→ **Data**:

※ ※ ※

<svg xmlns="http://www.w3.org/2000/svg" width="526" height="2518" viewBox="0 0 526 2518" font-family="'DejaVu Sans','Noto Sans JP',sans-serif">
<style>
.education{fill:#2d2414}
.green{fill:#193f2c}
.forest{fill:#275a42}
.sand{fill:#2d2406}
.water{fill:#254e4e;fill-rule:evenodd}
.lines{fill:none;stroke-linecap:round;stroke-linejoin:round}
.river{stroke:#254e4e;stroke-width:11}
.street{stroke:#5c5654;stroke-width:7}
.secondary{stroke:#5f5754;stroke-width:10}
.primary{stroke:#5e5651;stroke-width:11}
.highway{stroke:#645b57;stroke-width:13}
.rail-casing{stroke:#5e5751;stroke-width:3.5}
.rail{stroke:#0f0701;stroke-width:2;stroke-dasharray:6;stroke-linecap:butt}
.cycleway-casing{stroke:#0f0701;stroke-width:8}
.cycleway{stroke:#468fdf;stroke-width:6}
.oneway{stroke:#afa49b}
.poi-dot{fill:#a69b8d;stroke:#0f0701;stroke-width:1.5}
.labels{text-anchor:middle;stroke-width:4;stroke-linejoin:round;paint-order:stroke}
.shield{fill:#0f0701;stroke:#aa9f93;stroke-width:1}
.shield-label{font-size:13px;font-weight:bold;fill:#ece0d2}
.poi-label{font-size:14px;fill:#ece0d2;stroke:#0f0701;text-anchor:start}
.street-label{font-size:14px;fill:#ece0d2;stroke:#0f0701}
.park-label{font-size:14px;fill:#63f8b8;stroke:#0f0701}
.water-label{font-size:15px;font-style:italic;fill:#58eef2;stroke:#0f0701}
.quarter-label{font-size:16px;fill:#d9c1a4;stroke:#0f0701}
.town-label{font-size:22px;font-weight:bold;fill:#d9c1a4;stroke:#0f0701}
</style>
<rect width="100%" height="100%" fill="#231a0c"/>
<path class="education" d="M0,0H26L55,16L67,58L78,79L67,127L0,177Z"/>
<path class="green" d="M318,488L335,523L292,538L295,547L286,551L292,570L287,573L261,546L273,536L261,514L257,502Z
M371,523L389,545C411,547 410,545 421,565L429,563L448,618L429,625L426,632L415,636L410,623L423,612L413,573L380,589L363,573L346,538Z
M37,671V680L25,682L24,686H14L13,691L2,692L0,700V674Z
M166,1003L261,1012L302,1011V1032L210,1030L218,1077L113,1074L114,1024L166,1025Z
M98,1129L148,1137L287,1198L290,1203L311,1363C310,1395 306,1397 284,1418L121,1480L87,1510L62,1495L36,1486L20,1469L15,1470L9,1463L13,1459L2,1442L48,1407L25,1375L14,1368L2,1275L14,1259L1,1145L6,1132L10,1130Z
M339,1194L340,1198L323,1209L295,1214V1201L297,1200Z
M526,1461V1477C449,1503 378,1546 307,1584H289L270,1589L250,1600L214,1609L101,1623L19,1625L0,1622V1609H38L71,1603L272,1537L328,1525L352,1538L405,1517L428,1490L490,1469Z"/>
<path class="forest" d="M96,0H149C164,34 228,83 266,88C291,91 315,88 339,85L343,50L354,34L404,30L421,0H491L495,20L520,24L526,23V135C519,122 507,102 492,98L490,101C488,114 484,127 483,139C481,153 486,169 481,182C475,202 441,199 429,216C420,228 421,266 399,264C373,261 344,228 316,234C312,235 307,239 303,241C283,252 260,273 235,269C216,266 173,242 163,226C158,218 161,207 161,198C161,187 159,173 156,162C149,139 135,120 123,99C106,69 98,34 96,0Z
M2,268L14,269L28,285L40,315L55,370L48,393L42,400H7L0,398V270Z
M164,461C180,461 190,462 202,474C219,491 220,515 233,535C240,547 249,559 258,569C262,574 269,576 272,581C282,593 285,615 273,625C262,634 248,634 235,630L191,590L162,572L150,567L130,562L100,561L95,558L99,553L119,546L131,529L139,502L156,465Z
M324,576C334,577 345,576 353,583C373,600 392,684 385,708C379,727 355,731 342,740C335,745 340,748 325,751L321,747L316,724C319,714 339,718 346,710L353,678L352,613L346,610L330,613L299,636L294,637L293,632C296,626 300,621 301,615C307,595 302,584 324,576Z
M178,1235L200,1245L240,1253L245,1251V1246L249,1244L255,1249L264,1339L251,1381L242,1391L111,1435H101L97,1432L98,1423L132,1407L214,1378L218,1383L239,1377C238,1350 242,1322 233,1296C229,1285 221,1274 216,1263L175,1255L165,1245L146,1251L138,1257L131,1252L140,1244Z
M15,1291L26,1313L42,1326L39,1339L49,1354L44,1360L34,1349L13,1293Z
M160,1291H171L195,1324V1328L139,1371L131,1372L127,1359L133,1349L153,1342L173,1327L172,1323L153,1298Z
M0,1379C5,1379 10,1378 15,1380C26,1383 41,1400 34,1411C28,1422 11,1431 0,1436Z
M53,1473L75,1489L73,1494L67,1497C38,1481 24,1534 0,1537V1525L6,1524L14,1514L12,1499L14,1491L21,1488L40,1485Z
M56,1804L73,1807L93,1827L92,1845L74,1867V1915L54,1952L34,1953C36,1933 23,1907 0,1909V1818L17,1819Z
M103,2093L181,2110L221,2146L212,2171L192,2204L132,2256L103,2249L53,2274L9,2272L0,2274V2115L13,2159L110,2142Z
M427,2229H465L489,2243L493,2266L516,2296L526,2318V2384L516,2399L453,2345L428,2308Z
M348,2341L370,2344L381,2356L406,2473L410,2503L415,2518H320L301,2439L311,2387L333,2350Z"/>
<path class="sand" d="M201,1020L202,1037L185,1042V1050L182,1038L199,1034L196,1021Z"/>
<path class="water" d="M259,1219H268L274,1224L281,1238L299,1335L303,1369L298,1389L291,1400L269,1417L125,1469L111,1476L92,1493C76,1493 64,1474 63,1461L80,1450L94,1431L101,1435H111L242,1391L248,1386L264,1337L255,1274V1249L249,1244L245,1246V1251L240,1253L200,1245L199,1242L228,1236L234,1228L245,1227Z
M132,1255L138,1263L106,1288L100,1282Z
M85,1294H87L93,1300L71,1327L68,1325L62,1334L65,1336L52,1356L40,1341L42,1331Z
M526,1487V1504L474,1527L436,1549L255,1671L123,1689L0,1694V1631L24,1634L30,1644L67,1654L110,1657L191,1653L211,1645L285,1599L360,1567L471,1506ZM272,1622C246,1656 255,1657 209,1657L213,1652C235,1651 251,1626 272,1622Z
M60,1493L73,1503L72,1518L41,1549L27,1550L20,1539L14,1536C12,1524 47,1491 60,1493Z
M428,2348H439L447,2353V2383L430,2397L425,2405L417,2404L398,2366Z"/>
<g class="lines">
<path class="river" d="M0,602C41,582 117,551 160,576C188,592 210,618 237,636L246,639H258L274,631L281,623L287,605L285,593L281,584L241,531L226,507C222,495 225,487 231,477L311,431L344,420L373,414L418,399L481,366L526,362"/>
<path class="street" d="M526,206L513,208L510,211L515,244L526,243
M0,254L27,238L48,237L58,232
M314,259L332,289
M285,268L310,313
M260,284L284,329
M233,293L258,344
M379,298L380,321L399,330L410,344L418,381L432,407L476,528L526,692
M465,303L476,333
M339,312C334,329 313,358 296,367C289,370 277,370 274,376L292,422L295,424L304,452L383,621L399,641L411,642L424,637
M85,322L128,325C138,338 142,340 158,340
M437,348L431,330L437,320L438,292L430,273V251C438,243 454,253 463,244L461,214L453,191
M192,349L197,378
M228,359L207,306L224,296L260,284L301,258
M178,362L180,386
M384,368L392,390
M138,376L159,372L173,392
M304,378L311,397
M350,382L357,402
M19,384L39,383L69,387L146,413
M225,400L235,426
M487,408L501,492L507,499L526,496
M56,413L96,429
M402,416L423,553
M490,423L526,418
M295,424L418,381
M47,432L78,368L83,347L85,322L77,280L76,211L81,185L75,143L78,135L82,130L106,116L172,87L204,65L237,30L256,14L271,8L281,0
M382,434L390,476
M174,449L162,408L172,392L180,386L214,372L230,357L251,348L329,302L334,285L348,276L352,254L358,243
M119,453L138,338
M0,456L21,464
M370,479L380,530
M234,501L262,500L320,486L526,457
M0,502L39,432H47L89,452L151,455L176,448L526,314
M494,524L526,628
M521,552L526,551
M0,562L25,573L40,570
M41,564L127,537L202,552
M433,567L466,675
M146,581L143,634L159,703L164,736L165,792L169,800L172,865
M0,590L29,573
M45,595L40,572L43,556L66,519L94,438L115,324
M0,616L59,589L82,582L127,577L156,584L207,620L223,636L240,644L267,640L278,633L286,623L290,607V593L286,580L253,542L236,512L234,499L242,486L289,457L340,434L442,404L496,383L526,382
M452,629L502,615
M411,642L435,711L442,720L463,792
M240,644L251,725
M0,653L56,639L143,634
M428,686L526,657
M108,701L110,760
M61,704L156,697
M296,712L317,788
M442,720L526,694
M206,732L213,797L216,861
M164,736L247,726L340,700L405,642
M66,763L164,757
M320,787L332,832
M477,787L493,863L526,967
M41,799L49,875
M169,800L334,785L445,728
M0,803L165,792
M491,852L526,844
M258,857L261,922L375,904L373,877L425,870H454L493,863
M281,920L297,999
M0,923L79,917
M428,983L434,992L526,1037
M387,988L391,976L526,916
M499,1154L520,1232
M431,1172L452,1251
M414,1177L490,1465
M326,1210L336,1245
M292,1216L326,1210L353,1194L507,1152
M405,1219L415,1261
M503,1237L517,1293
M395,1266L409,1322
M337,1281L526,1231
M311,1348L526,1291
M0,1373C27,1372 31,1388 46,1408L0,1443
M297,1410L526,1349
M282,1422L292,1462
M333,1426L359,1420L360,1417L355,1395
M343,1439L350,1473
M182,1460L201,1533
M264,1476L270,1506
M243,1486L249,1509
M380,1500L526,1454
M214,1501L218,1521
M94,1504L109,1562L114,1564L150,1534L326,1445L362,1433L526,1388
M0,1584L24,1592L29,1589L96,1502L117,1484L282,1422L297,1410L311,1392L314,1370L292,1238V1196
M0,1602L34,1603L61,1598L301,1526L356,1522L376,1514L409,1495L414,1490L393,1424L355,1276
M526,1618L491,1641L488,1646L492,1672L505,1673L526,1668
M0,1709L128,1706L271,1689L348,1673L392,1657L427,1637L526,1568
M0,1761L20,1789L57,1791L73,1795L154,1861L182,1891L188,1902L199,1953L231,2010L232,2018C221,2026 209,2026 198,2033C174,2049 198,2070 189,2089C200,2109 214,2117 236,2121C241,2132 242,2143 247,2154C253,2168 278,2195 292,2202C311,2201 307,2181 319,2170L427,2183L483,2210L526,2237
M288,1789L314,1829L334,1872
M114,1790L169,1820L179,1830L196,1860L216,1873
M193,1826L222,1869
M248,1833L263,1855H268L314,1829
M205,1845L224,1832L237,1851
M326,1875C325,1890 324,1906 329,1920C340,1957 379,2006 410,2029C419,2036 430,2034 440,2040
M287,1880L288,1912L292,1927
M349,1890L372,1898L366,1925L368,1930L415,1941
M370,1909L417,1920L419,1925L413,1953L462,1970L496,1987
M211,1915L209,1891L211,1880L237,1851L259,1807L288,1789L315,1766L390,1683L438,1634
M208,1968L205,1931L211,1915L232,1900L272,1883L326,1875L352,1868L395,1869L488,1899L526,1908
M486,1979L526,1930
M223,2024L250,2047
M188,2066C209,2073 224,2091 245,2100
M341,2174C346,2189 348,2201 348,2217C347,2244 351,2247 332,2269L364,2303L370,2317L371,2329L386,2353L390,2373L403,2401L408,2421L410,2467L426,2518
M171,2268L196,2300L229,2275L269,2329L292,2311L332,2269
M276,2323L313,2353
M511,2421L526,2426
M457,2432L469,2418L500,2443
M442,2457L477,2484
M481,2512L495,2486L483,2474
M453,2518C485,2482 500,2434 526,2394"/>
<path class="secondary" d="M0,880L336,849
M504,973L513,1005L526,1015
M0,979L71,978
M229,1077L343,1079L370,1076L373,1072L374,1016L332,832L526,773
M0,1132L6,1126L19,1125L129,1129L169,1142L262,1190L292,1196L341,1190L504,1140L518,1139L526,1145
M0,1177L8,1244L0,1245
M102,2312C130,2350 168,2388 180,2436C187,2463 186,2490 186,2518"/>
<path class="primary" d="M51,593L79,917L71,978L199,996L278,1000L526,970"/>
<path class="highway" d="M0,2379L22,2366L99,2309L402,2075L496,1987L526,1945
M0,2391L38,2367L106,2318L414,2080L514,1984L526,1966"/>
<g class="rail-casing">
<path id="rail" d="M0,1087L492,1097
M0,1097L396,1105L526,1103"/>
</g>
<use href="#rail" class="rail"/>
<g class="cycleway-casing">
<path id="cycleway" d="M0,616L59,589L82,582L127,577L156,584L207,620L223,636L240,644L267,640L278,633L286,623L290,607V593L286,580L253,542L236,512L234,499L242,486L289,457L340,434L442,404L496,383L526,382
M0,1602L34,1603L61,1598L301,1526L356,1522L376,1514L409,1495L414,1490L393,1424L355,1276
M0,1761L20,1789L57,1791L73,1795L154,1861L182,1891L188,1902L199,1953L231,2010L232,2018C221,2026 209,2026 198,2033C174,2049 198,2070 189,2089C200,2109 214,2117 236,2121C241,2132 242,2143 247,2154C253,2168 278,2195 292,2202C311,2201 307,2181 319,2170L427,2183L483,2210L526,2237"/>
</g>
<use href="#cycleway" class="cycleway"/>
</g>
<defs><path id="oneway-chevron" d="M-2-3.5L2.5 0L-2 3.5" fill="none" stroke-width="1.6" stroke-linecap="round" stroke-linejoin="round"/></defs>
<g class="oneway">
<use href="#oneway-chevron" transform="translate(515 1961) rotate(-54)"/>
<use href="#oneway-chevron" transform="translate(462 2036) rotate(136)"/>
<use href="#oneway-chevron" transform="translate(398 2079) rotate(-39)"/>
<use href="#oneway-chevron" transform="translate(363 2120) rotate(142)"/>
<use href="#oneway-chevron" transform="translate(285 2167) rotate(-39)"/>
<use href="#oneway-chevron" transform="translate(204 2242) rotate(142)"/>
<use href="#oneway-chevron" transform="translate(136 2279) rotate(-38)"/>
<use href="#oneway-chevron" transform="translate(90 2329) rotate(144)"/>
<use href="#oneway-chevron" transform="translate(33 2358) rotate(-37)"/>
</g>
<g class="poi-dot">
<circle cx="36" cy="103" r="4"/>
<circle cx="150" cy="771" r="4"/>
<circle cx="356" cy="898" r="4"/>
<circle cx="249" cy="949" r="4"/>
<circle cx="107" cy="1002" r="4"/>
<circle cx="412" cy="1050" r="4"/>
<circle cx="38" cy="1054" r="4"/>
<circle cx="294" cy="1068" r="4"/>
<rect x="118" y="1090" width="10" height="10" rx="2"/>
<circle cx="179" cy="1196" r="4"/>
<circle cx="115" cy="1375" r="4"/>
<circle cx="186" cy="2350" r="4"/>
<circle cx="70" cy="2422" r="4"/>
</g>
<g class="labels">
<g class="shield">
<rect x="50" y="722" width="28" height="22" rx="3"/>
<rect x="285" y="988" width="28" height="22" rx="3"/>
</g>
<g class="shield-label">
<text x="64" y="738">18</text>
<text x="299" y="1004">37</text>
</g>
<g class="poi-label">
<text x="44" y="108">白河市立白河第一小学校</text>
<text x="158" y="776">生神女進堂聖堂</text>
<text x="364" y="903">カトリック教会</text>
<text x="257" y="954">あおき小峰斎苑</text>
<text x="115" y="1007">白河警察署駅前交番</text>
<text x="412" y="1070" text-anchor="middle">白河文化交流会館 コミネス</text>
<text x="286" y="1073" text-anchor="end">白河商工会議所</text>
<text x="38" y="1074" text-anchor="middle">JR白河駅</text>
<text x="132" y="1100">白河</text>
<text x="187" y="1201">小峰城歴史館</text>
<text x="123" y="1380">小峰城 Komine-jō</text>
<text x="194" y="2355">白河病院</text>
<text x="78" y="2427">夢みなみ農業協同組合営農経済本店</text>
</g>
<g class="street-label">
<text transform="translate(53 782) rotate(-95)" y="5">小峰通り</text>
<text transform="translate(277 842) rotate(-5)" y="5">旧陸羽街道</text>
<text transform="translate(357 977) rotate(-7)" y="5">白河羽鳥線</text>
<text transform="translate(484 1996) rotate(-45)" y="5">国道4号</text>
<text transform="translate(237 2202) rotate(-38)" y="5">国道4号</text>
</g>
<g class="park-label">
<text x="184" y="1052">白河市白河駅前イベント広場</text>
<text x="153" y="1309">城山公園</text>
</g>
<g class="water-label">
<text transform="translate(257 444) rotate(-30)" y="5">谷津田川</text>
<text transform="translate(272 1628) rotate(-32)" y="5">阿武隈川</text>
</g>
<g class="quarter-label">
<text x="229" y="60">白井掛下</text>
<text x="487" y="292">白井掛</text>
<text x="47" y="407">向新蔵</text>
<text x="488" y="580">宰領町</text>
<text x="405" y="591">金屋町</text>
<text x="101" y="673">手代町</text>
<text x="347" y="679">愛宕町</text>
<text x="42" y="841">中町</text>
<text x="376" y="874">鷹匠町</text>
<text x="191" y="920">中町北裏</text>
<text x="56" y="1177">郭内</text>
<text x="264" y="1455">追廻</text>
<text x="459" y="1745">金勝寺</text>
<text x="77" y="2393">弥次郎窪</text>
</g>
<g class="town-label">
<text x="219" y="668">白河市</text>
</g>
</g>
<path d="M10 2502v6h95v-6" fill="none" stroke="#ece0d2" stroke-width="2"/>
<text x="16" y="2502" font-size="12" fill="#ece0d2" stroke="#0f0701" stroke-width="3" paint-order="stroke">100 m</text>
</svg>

※ ※ ※

→ **What to work on**:
Above is a listing; print exactly its lines from the one with "M337,1281L526,1231" through the one with "M229,1077L343,1079L370,1076L373,1072L374,1016L332,832L526,773", and no other lines.

→ **Exercise output**:
M337,1281L526,1231
M311,1348L526,1291
M0,1373C27,1372 31,1388 46,1408L0,1443
M297,1410L526,1349
M282,1422L292,1462
M333,1426L359,1420L360,1417L355,1395
M343,1439L350,1473
M182,1460L201,1533
M264,1476L270,1506
M243,1486L249,1509
M380,1500L526,1454
M214,1501L218,1521
M94,1504L109,1562L114,1564L150,1534L326,1445L362,1433L526,1388
M0,1584L24,1592L29,1589L96,1502L117,1484L282,1422L297,1410L311,1392L314,1370L292,1238V1196
M0,1602L34,1603L61,1598L301,1526L356,1522L376,1514L409,1495L414,1490L393,1424L355,1276
M526,1618L491,1641L488,1646L492,1672L505,1673L526,1668
M0,1709L128,1706L271,1689L348,1673L392,1657L427,1637L526,1568
M0,1761L20,1789L57,1791L73,1795L154,1861L182,1891L188,1902L199,1953L231,2010L232,2018C221,2026 209,2026 198,2033C174,2049 198,2070 189,2089C200,2109 214,2117 236,2121C241,2132 242,2143 247,2154C253,2168 278,2195 292,2202C311,2201 307,2181 319,2170L427,2183L483,2210L526,2237
M288,1789L314,1829L334,1872
M114,1790L169,1820L179,1830L196,1860L216,1873
M193,1826L222,1869
M248,1833L263,1855H268L314,1829
M205,1845L224,1832L237,1851
M326,1875C325,1890 324,1906 329,1920C340,1957 379,2006 410,2029C419,2036 430,2034 440,2040
M287,1880L288,1912L292,1927
M349,1890L372,1898L366,1925L368,1930L415,1941
M370,1909L417,1920L419,1925L413,1953L462,1970L496,1987
M211,1915L209,1891L211,1880L237,1851L259,1807L288,1789L315,1766L390,1683L438,1634
M208,1968L205,1931L211,1915L232,1900L272,1883L326,1875L352,1868L395,1869L488,1899L526,1908
M486,1979L526,1930
M223,2024L250,2047
M188,2066C209,2073 224,2091 245,2100
M341,2174C346,2189 348,2201 348,2217C347,2244 351,2247 332,2269L364,2303L370,2317L371,2329L386,2353L390,2373L403,2401L408,2421L410,2467L426,2518
M171,2268L196,2300L229,2275L269,2329L292,2311L332,2269
M276,2323L313,2353
M511,2421L526,2426
M457,2432L469,2418L500,2443
M442,2457L477,2484
M481,2512L495,2486L483,2474
M453,2518C485,2482 500,2434 526,2394"/>
<path class="secondary" d="M0,880L336,849
M504,973L513,1005L526,1015
M0,979L71,978
M229,1077L343,1079L370,1076L373,1072L374,1016L332,832L526,773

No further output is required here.